We need to do all that we can to ensure that our residents are kept safe and that we can all sleep well at night knowing that we are well-protected. I will work with the Webster County Sheriff’s office to ensure they are fully funded and equipped to do their job to the highest degree possible.

Another major issue we are facing is a shortage in the workforce. I will work with Iowa Central Community College and the Iowa Workforce Development to find ways to bolster our working community.

What will be your guiding principles when making decisions or voting?

From the onset, our campaign for this election has been based on three principles. Personal liberty, fiscal responsibility, and moral integrity. As county supervisor, I will preserve and protect your personal rights and privileges. I will seek to administer the affairs of the county as efficiently as possible. And I will be a supervisor who is trustworthy, hard-working, and honest.

I will not take this position lightly. I will be sensitive to the needs of others while seeking to be a good listener. And I will take the petitions of our residents into consideration before making decisions.

The Webster County Sheriff’s Office is looking into the possibility of building a new Law Enforcement Center. What are your thoughts on this proposal?

Webster County has spent hundreds of thousands of dollars transporting inmates to and from other counties due to a lack of space or staffing shortages. If building a new LEC keeps our law enforcement within the county to focus on protecting and serving our residents, rather than constantly having to transport individuals from county to county, then it has my full support.

What is your biggest priority, if elected?
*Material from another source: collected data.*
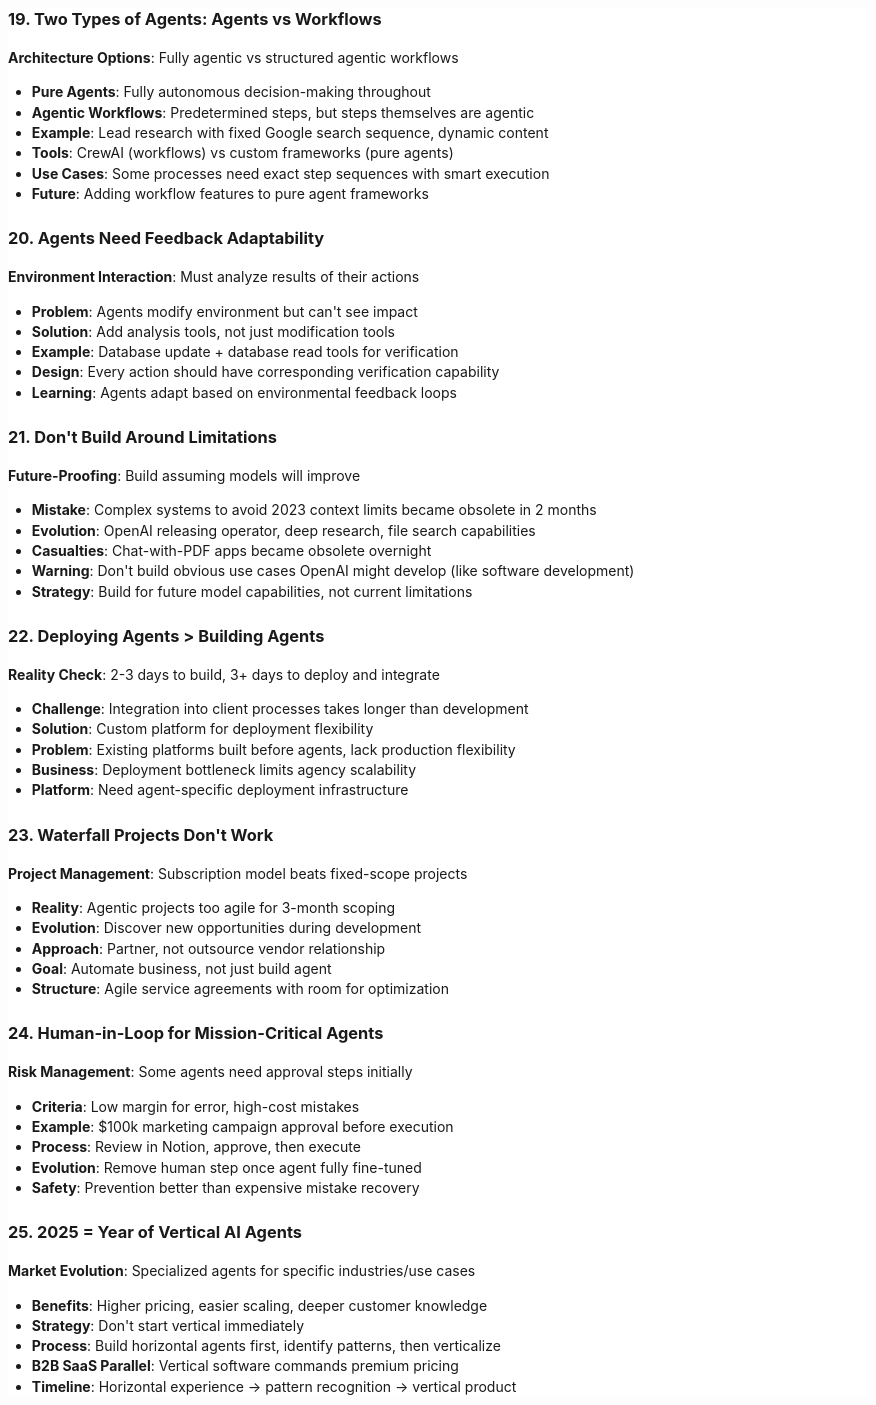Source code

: ### 19. **Two Types of Agents: Agents vs Workflows**
**Architecture Options**: Fully agentic vs structured agentic workflows
- **Pure Agents**: Fully autonomous decision-making throughout
- **Agentic Workflows**: Predetermined steps, but steps themselves are agentic
- **Example**: Lead research with fixed Google search sequence, dynamic content
- **Tools**: CrewAI (workflows) vs custom frameworks (pure agents)
- **Use Cases**: Some processes need exact step sequences with smart execution
- **Future**: Adding workflow features to pure agent frameworks

### 20. **Agents Need Feedback Adaptability**
**Environment Interaction**: Must analyze results of their actions
- **Problem**: Agents modify environment but can't see impact
- **Solution**: Add analysis tools, not just modification tools
- **Example**: Database update + database read tools for verification
- **Design**: Every action should have corresponding verification capability
- **Learning**: Agents adapt based on environmental feedback loops

### 21. **Don't Build Around Limitations**
**Future-Proofing**: Build assuming models will improve
- **Mistake**: Complex systems to avoid 2023 context limits became obsolete in 2 months
- **Evolution**: OpenAI releasing operator, deep research, file search capabilities
- **Casualties**: Chat-with-PDF apps became obsolete overnight
- **Warning**: Don't build obvious use cases OpenAI might develop (like software development)
- **Strategy**: Build for future model capabilities, not current limitations

### 22. **Deploying Agents > Building Agents**
**Reality Check**: 2-3 days to build, 3+ days to deploy and integrate
- **Challenge**: Integration into client processes takes longer than development
- **Solution**: Custom platform for deployment flexibility
- **Problem**: Existing platforms built before agents, lack production flexibility
- **Business**: Deployment bottleneck limits agency scalability
- **Platform**: Need agent-specific deployment infrastructure

### 23. **Waterfall Projects Don't Work**
**Project Management**: Subscription model beats fixed-scope projects
- **Reality**: Agentic projects too agile for 3-month scoping
- **Evolution**: Discover new opportunities during development
- **Approach**: Partner, not outsource vendor relationship
- **Goal**: Automate business, not just build agent
- **Structure**: Agile service agreements with room for optimization

### 24. **Human-in-Loop for Mission-Critical Agents**
**Risk Management**: Some agents need approval steps initially
- **Criteria**: Low margin for error, high-cost mistakes
- **Example**: $100k marketing campaign approval before execution
- **Process**: Review in Notion, approve, then execute
- **Evolution**: Remove human step once agent fully fine-tuned
- **Safety**: Prevention better than expensive mistake recovery

### 25. **2025 = Year of Vertical AI Agents**
**Market Evolution**: Specialized agents for specific industries/use cases
- **Benefits**: Higher pricing, easier scaling, deeper customer knowledge
- **Strategy**: Don't start vertical immediately
- **Process**: Build horizontal agents first, identify patterns, then verticalize
- **B2B SaaS Parallel**: Vertical software commands premium pricing
- **Timeline**: Horizontal experience → pattern recognition → vertical product
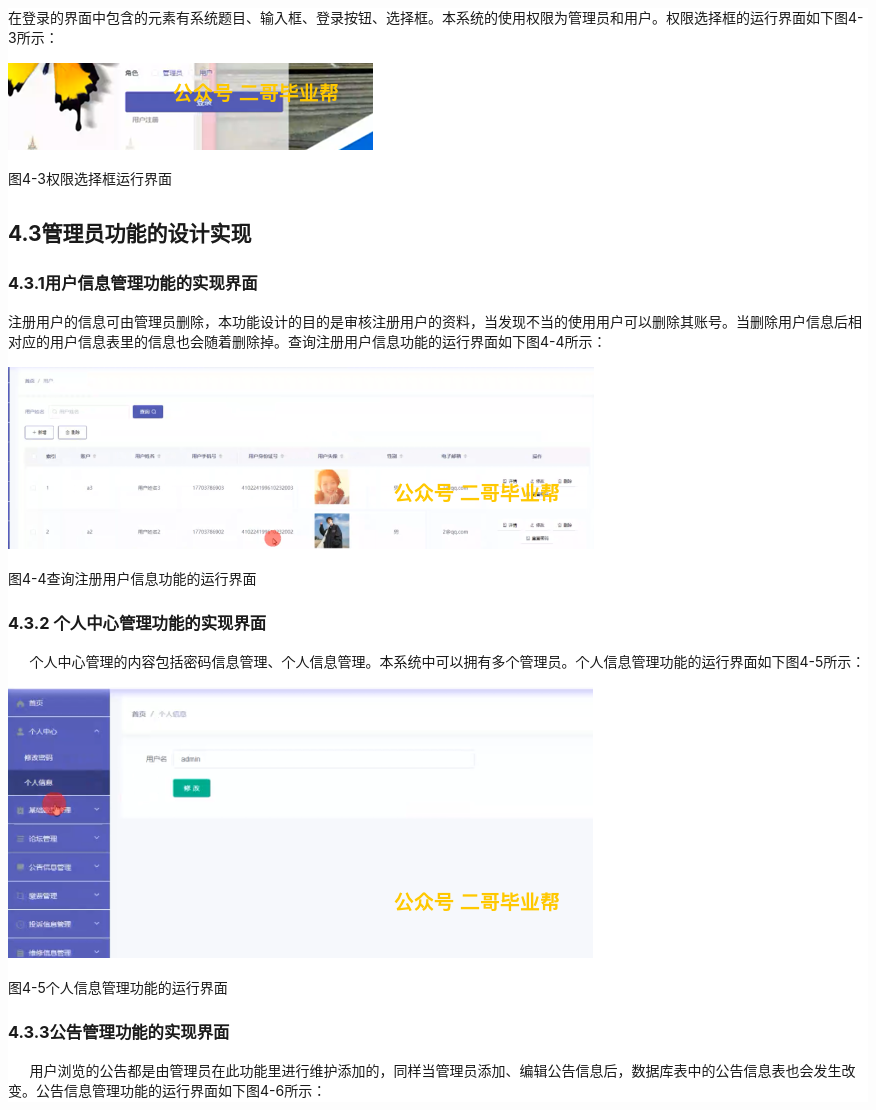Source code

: 在登录的界面中包含的元素有系统题目、输入框、登录按钮、选择框。本系统的使用权限为管理员和用户。权限选择框的运行界面如下图4-3所示：  

![](/images/0500ssm/ssm543/blog.023.png)

图4-3权限选择框运行界面
## 4.3管理员功能的设计实现
### 4.3.1用户信息管理功能的实现界面
注册用户的信息可由管理员删除，本功能设计的目的是审核注册用户的资料，当发现不当的使用用户可以删除其账号。当删除用户信息后相对应的用户信息表里的信息也会随着删除掉。查询注册用户信息功能的运行界面如下图4-4所示：

![](/images/0500ssm/ssm543/blog.024.png)

图4-4查询注册用户信息功能的运行界面
### 4.3.2 个人中心管理功能的实现界面
`   `个人中心管理的内容包括密码信息管理、个人信息管理。本系统中可以拥有多个管理员。个人信息管理功能的运行界面如下图4-5所示：

![](/images/0500ssm/ssm543/blog.025.png)

图4-5个人信息管理功能的运行界面
### 4.3.3公告管理功能的实现界面
`   `用户浏览的公告都是由管理员在此功能里进行维护添加的，同样当管理员添加、编辑公告信息后，数据库表中的公告信息表也会发生改变。公告信息管理功能的运行界面如下图4-6所示：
My biggest priority is serving and engaging our communities in Webster County. Whether it be volunteer youth programs, community service projects, and/or fitness activities, I want to be visible and available to the people. I would also love the opportunity to work with the next generation to get involved with local politics. We need more leaders who are willing to step up and run for office!

But when I consider public service, I can’t help but think of my father, Tom Simmons. As the parks and recreation director in Clarion, Iowa, for over 35 years, my father whole-heartedly served the parents and children in his community. And the impact he has had on generations of people continues to resonate even to this day.

And as Webster County supervisor, just like my father has done, I will dedicate myself to the work of public service.